§ **Instructions for the task**
Locate each line of the records that contains the word "pero", and copy every such line in full. Match case exactly.

Source data below:

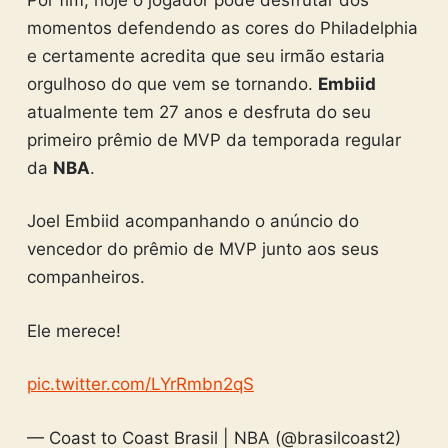
momentos defendendo as cores do Philadelphia
e certamente acredita que seu irmão estaria
orgulhoso do que vem se tornando.
Embiid
atualmente tem 27 anos e desfruta do seu
primeiro prêmio de MVP da temporada regular
da
NBA
.
Joel Embiid acompanhando o anúncio do
vencedor do prêmio de MVP junto aos seus
companheiros.
Ele merece!
pic.twitter.com/LYrRmbn2qS
— Coast to Coast Brasil | NBA (@brasilcoast2)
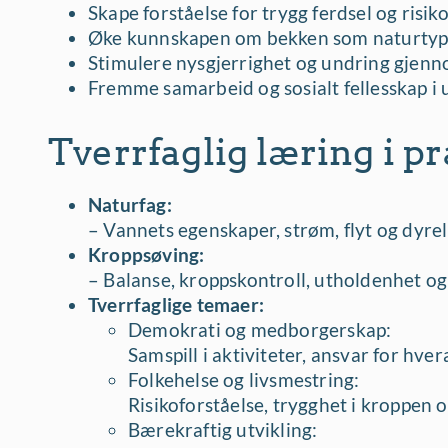
Skape forståelse for trygg ferdsel og risi
Øke kunnskapen om bekken som naturtype
Stimulere nysgjerrighet og undring gjenn
Fremme samarbeid og sosialt fellesskap i 
Tverrfaglig læring i pr
Naturfag:
– Vannets egenskaper, strøm, flyt og dyrel
Kroppsøving:
– Balanse, kroppskontroll, utholdenhet o
Tverrfaglige temaer:
Demokrati og medborgerskap:
Samspill i aktiviteter, ansvar for hve
Folkehelse og livsmestring:
Risikoforståelse, trygghet i kroppen 
Bærekraftig utvikling:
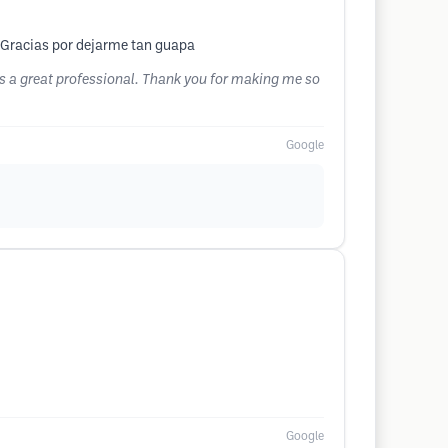
. Gracias por dejarme tan guapa
s a great professional. Thank you for making me so
Google
Google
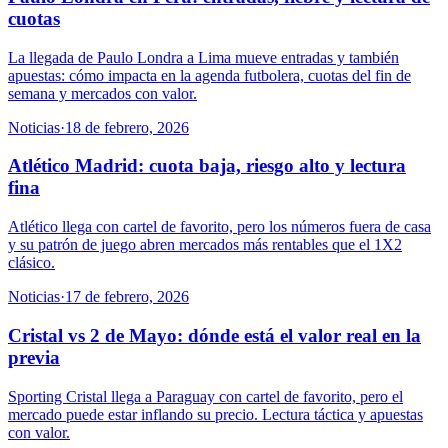
cuotas
La llegada de Paulo Londra a Lima mueve entradas y también
apuestas: cómo impacta en la agenda futbolera, cuotas del fin de
semana y mercados con valor.
Noticias
·
18 de febrero, 2026
Atlético Madrid: cuota baja, riesgo alto y lectura
fina
Atlético llega con cartel de favorito, pero los números fuera de casa
y su patrón de juego abren mercados más rentables que el 1X2
clásico.
Noticias
·
17 de febrero, 2026
Cristal vs 2 de Mayo: dónde está el valor real en la
previa
Sporting Cristal llega a Paraguay con cartel de favorito, pero el
mercado puede estar inflando su precio. Lectura táctica y apuestas
con valor.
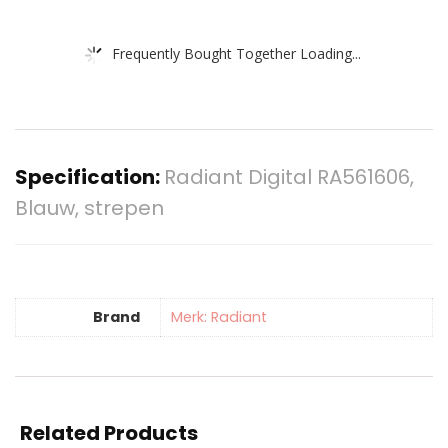
Frequently Bought Together Loading...
Specification:
Radiant Digital RA561606,
Blauw, strepen
Brand
Merk: Radiant
Related Products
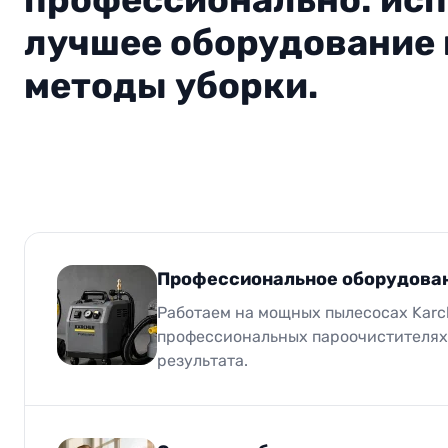
лучшее оборудование
методы уборки.
Профессиональное оборудован
Работаем на мощных пылесосах Karc
профессиональных пароочистителях
результата.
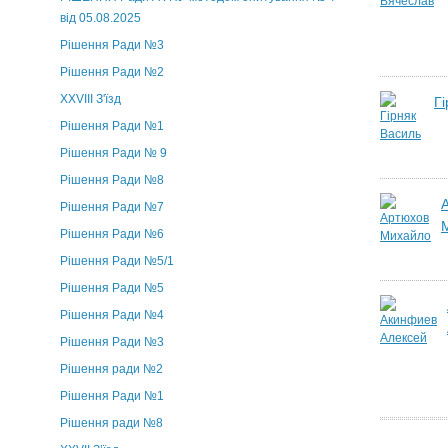
від 05.08.2025
Рішення Ради №3
Рішення Ради №2
XXVIII З'їзд
Г
Рішення Ради №1
Рішення Ради № 9
Рішення Ради №8
Рішення Ради №7
Рішення Ради №6
Рішення Ради №5/1
Рішення Ради №5
Рішення Ради №4
Рішення Ради №3
Рішення ради №2
Рішення Ради №1
Рішення ради №8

End of Source data.

§ **Answer box**
Atlético llega con cartel de favorito, pero los números fuera de casa
Sporting Cristal llega a Paraguay con cartel de favorito, pero el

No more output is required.